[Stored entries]
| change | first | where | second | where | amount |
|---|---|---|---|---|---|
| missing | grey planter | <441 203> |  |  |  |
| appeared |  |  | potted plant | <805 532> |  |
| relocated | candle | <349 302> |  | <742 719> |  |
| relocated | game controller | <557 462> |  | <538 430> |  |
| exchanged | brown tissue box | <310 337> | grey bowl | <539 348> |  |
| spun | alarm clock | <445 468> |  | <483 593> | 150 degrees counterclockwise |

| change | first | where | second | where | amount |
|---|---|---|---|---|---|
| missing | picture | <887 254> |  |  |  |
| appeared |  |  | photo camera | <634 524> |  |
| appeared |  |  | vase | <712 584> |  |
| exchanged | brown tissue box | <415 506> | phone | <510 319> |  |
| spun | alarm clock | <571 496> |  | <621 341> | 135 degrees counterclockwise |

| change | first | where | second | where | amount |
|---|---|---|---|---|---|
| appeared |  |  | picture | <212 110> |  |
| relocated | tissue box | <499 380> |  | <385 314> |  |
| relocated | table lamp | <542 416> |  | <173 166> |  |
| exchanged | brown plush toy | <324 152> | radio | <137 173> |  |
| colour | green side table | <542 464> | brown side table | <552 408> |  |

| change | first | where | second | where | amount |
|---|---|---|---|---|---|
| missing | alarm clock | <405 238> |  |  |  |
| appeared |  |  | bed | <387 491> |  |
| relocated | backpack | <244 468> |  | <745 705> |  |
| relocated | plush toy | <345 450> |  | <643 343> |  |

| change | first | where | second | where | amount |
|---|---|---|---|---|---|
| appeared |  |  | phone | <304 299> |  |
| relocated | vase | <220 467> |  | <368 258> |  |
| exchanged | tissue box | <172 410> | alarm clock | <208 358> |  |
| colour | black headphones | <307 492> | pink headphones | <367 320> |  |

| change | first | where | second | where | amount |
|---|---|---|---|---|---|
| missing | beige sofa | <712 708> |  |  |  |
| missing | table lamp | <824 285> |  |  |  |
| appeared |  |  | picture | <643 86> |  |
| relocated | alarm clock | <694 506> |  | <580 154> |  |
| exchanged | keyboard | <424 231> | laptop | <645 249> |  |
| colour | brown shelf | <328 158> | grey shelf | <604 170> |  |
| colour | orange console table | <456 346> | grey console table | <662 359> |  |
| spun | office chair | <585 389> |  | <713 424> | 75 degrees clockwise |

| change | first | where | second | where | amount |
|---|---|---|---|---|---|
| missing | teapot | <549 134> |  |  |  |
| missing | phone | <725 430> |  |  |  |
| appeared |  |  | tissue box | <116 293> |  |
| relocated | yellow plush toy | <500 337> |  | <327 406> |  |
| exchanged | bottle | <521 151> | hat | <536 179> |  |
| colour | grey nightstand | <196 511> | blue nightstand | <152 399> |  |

• Activity: A verbatim transcription is needed of the lines above, starting at the line with "relocated | candle" and ending at the line with "<310 337> |", both included, and of nothing else.

• Task response:
| relocated | candle | <349 302> |  | <742 719> |  |
| relocated | game controller | <557 462> |  | <538 430> |  |
| exchanged | brown tissue box | <310 337> | grey bowl | <539 348> |  |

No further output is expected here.